TASK TO CARRY OUT: The response must reproduce exactly every line of the material below holding the word "viadonau".

DATASET RECORDS:
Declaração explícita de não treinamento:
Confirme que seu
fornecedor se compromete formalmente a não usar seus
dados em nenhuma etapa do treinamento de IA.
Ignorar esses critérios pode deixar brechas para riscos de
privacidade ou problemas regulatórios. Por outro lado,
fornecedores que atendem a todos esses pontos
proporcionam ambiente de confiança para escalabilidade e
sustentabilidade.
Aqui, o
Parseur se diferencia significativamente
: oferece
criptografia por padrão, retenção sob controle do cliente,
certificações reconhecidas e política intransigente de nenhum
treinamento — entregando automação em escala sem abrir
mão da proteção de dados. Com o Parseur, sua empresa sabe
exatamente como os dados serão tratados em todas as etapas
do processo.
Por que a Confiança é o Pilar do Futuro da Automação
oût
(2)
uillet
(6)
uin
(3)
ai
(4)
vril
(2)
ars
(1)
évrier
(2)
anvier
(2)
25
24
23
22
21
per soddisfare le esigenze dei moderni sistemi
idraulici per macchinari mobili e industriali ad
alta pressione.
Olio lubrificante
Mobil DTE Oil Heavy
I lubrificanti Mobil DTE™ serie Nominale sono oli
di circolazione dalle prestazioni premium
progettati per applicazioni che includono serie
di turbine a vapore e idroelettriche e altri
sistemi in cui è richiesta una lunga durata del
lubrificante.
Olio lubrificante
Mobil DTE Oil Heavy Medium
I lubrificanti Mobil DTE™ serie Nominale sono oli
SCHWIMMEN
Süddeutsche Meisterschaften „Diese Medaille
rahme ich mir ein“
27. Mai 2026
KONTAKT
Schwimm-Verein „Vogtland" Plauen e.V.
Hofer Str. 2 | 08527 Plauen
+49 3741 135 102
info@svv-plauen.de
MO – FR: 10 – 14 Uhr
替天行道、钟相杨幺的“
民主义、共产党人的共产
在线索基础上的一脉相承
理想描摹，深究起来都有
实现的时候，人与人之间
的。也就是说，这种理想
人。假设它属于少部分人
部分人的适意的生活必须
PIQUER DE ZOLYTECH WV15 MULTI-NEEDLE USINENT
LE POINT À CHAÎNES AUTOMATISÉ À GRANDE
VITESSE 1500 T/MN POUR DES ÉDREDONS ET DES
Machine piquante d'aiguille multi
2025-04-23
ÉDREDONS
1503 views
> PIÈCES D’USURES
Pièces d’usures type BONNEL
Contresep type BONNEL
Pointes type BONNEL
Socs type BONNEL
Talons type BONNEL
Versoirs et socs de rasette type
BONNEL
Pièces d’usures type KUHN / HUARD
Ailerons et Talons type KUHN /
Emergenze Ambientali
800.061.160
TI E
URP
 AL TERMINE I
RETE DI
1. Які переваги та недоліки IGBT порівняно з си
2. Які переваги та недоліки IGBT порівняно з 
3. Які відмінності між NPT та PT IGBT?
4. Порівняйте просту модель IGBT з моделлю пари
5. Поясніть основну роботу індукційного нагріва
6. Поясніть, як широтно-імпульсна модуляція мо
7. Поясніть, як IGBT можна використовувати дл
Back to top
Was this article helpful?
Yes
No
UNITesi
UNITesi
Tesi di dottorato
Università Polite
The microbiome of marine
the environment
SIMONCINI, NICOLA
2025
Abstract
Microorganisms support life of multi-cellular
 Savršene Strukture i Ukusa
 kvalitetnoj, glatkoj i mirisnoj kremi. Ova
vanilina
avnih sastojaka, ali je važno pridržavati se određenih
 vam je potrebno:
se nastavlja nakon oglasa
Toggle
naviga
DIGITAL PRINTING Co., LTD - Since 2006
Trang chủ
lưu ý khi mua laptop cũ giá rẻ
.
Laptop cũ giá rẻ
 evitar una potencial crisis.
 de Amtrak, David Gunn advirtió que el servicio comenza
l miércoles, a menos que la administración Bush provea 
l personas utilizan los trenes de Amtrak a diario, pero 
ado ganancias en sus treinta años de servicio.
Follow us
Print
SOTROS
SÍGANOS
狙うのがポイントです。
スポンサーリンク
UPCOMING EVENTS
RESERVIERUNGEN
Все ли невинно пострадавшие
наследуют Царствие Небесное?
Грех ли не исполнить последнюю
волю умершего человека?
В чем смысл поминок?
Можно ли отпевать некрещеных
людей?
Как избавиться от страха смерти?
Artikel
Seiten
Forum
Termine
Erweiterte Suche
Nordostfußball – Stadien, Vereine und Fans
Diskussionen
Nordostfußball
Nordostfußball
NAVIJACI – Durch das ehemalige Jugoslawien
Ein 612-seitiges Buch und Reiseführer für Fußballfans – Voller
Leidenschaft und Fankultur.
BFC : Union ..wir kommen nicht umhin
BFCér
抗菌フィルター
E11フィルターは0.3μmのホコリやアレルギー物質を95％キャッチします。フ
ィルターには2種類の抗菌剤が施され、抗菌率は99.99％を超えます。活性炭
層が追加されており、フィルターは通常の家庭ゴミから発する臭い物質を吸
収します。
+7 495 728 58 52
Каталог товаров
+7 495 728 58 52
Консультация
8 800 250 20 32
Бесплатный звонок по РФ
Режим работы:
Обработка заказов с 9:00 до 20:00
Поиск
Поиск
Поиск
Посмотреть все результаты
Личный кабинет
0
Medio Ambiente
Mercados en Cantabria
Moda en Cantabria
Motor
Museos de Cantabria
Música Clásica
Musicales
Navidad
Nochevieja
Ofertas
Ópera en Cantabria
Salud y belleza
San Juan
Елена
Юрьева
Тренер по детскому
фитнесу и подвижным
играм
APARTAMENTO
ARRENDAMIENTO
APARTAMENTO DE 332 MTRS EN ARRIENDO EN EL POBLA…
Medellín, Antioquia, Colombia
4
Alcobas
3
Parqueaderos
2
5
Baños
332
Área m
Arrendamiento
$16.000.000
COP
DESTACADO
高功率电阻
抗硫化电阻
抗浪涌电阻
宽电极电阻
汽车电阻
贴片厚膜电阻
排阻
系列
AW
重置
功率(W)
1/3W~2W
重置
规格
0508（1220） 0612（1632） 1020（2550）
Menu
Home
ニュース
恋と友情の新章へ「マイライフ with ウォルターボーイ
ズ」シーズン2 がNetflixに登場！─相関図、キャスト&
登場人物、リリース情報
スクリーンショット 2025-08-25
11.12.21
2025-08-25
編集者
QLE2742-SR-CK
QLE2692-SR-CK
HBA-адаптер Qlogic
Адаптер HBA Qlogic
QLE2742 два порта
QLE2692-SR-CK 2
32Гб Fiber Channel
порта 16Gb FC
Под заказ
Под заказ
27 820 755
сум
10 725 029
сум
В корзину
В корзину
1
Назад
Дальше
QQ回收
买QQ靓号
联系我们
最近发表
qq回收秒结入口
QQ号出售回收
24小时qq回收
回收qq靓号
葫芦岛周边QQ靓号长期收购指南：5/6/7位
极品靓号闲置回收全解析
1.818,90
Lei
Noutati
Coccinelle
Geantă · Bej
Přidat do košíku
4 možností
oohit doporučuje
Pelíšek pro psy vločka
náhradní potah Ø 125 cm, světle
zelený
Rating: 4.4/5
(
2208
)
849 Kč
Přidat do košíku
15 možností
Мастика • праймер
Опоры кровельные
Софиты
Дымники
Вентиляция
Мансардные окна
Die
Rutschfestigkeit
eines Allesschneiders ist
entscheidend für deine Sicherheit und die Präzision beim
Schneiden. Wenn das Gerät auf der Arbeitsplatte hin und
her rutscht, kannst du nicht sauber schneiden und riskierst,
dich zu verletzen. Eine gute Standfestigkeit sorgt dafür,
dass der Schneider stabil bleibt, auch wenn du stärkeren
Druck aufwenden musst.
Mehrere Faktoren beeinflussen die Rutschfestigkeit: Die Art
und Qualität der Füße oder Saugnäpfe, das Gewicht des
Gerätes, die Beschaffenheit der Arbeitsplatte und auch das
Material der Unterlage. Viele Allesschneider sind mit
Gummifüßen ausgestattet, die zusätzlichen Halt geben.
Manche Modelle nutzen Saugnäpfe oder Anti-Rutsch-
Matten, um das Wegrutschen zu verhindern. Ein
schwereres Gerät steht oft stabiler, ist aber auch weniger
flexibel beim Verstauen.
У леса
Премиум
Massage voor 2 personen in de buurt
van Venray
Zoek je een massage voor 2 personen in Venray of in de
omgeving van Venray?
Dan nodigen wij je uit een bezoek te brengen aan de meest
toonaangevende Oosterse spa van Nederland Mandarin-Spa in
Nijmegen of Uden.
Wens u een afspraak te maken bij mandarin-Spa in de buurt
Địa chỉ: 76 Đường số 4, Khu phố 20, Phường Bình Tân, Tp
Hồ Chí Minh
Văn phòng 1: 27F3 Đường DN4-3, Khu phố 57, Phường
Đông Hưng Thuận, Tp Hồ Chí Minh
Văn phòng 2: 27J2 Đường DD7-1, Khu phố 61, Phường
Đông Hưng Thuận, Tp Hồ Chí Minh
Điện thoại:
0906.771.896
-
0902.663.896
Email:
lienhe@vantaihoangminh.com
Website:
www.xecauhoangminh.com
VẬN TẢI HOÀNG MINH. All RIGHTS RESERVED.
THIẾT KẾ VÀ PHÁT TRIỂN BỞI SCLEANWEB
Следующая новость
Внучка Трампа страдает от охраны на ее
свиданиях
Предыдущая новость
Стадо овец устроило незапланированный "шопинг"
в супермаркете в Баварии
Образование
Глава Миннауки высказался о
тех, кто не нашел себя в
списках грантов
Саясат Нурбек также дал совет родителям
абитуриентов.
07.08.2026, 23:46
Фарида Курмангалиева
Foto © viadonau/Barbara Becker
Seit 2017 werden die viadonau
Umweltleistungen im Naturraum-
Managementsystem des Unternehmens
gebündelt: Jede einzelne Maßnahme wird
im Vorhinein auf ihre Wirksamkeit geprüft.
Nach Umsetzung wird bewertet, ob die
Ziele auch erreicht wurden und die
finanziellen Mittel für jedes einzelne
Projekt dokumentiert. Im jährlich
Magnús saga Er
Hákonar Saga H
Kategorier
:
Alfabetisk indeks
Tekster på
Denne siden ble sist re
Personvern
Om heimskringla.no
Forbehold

RESPONSE:
Foto © viadonau/Barbara Becker
Seit 2017 werden die viadonau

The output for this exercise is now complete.